Despite the sluggish growth in new jobs, the U.S. Labor Department's newest snapshot of the jobs picture in the notion showed that the civilian unemployment rate actually dipped fractionally last month - to 5.2 percent. The level was down a notch from April's 5.2 percent jobless rate and was the lowest overall since September 2001.

Orders to U.S. factories advanced by 0.9 percent in April, the fastest clip experienced in five months.

The U.S. Commerce Department said factory orders rose in April as demand for durable goods posted a solid 1.9 percent gain, the first increase in four months, led by strength in demand for autos and aircrafts.

The gains offset a 0.2 percent decline in orders for nondurable goods, items not expected to last three years, explained the department of workforce services.

U.S. consumer confidence rose in May with concerns about jobs and the economy easing. The U.S. Conference Board's gauge of sentiment rose to 102.2 from a revised 97.5 in April. In recent years, however, the correlation between confidence and retail sales has weakened, with consumers buying cars and homes even as they tell surveys things are getting worse.

The U.S. Labor Department confirmed that business productivity increased at a 2.9 percent pace nationwide in the first quarter, an upward revision from an initially reported 2.6 percent gain. But worker compensation was also moving ahead faster than reported a month ago, leading to large upward adjustments to unit labor costs, a key inflation pressure gauge that measures labor costs for any given unit of production.

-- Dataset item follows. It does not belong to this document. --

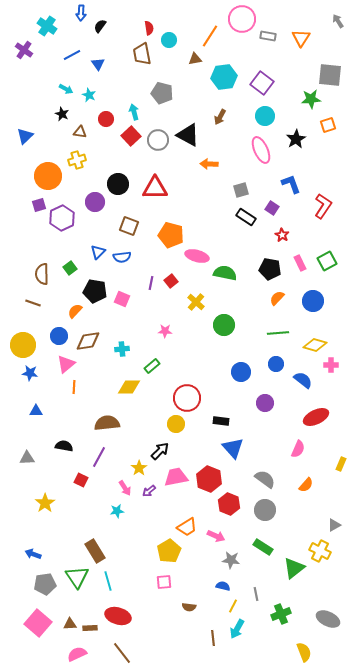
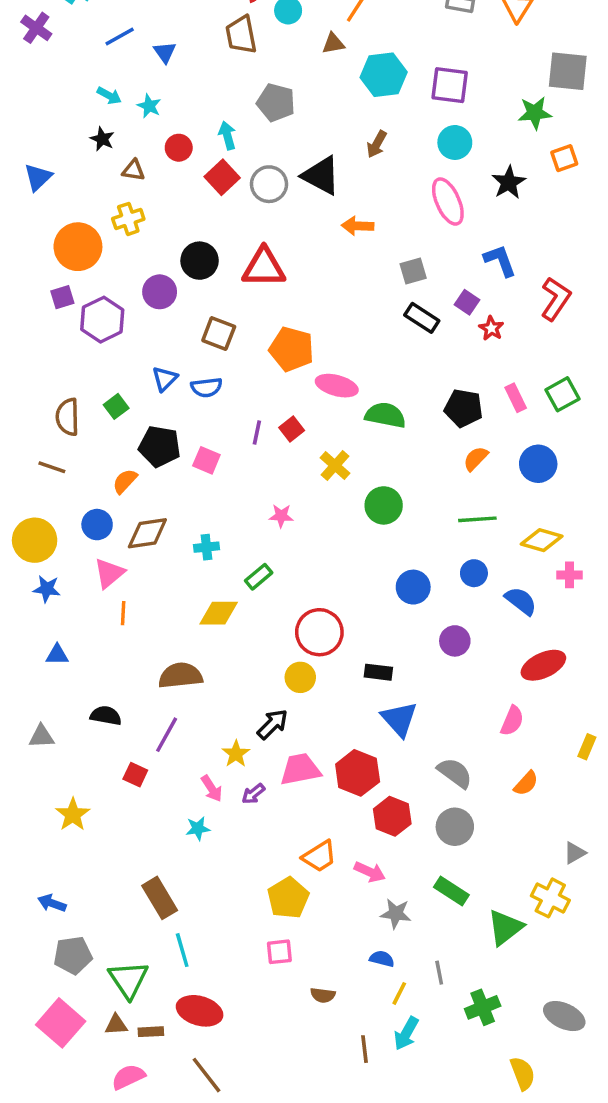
purple square: (262, 83) -> (450, 85), turned -30
red star: (282, 235) -> (491, 328), moved
green triangle: (77, 577) -> (128, 980), moved

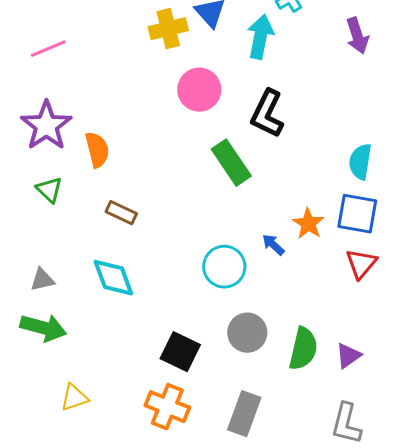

The first-time claims for state unemployment aid climbed to 350,000 nationwide in the week ending May 28, increasing from a revised 325,000 for the prior seven-day period. That was the highest reading since late March.

An analyst with the U.S. Labor Department said comments from individual states indicated "a good portion" of the rise was due to temporary auto industry layoffs, unrelated to regular summer plant shutdowns for retooling, which take place in July, noted the workforce services Trendlines report.

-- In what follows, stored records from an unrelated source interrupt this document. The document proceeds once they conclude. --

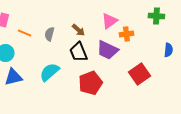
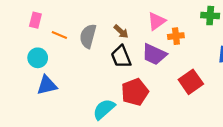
gray semicircle: (49, 34) -> (88, 36), size x1.5
cyan semicircle: (49, 72) -> (104, 109), moved

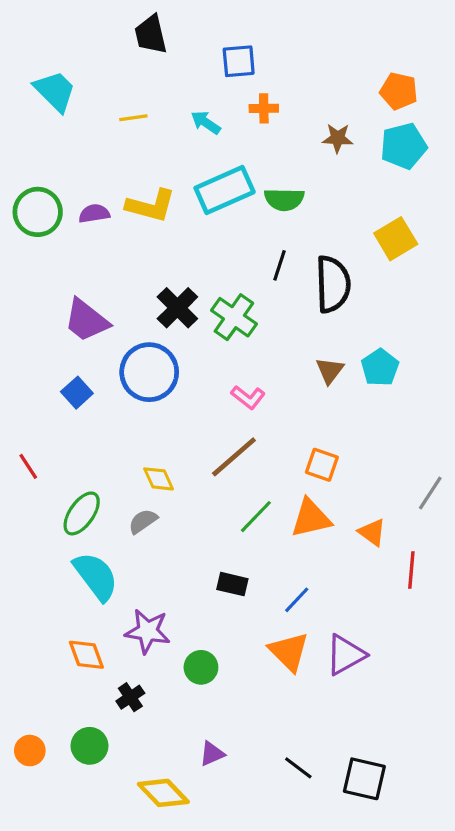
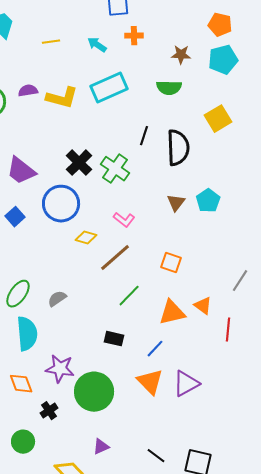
green semicircle: (284, 199) -> (169, 88), moved
purple semicircle: (94, 214) -> (28, 91), moved
yellow diamond: (159, 479) -> (86, 238), moved, turned -50
orange triangle: (311, 518) -> (172, 313), moved
cyan semicircle: (96, 576) -> (27, 334), turned 32
green circle: (201, 667) -> (94, 392), size x1.8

U.S. retail sales rose modestly in May as discount retailers reported growth even as unusually cool weather in parts of the country slowed spending on seasonal goods, while some teen-oriented retailers posted soaring gains.

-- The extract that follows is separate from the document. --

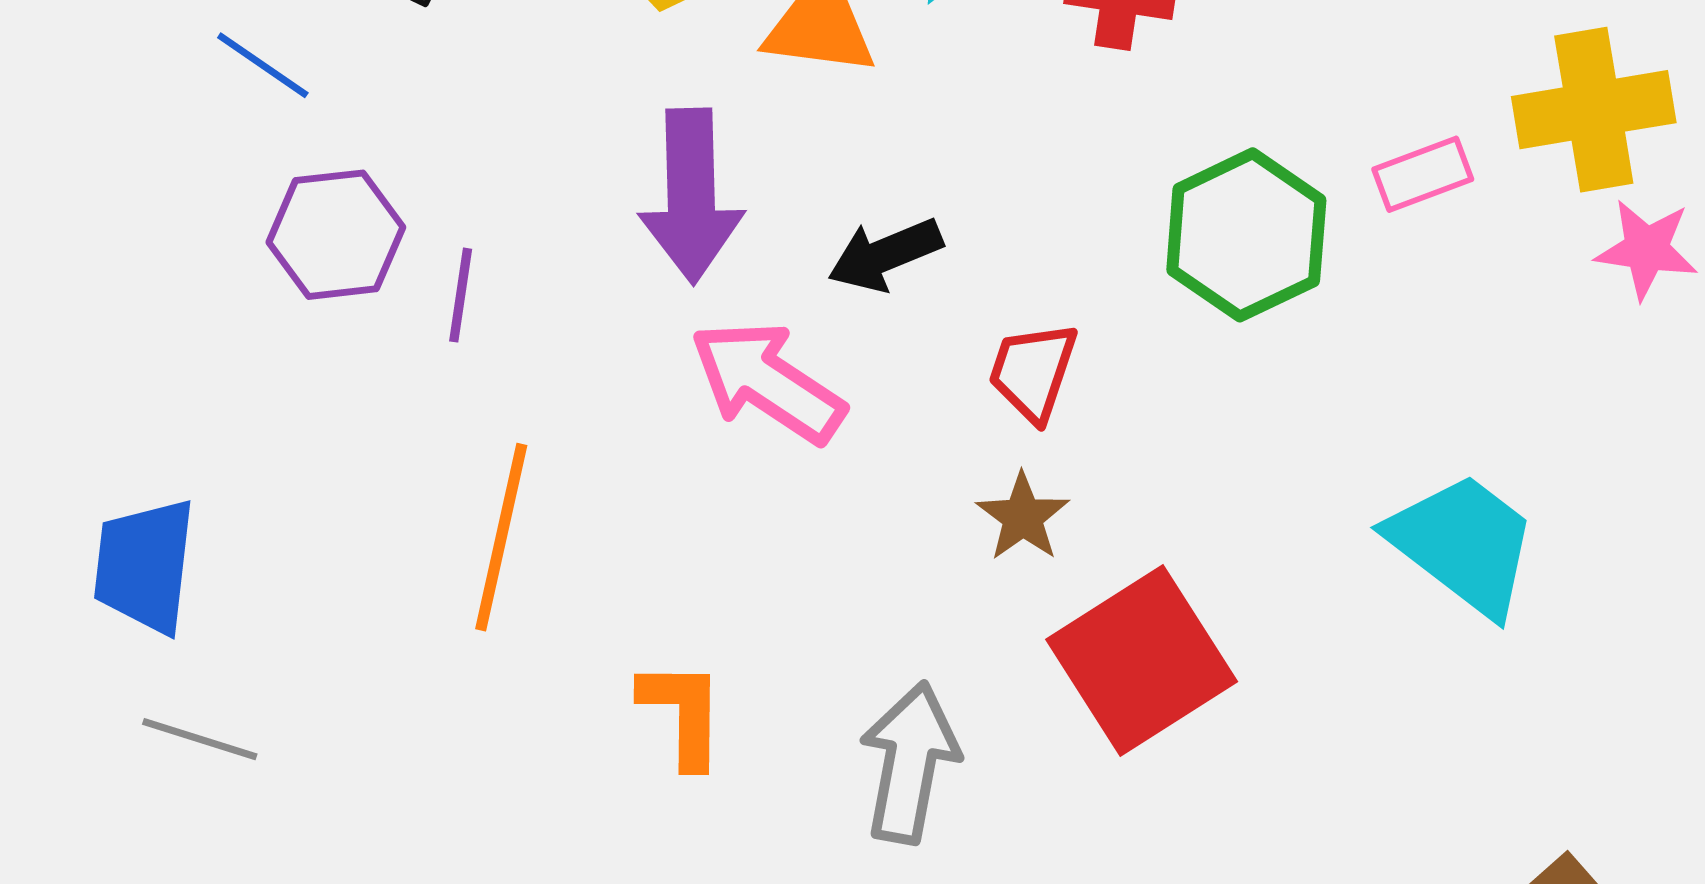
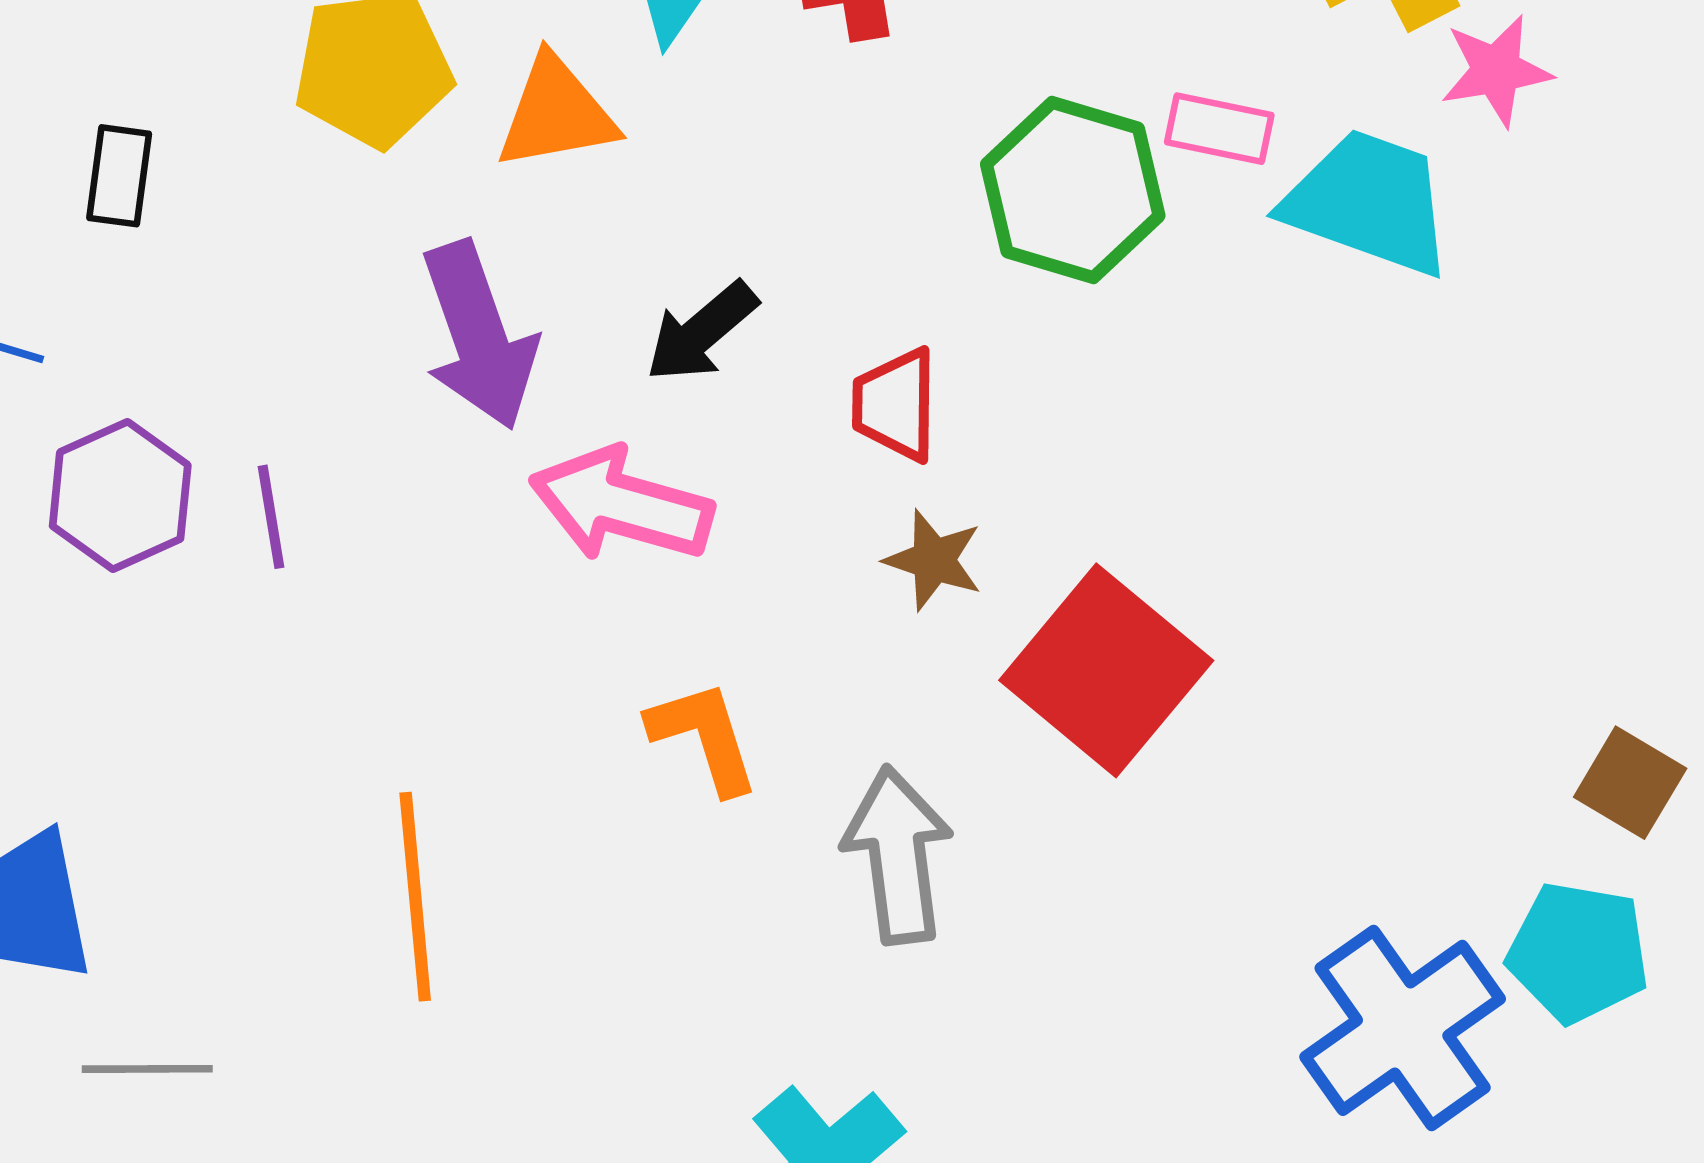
pink rectangle: (1423, 174) -> (1219, 129), moved, turned 50
orange line: (501, 537) -> (415, 897), moved
cyan trapezoid: (1463, 544) -> (1369, 202), moved
orange L-shape: (683, 713) -> (704, 737), moved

Some luxury chains also blew past Wall Street expectations, as the market for high-end merchandise continues to boom.

More states are raising minimum wages, pushing hourly rates above $7 in some and shrinking the role of the federal standard, which has not increased in eight years. 11 states have raised minimum wage rates since January 2004.

Increased competition, the search for markets and pressure to keep down prices is pushing biotechnology companies to move beyond national boundaries to overcome obstacles in one region by identifying different opportunities, according to a report by Ernst & Young.

The report indicated that, as companies seek to increase efficiency and productivity, the businesses are looking to countries with cheaper labor and large potential consumer markets, concluded the Utah Department of Workforce Services.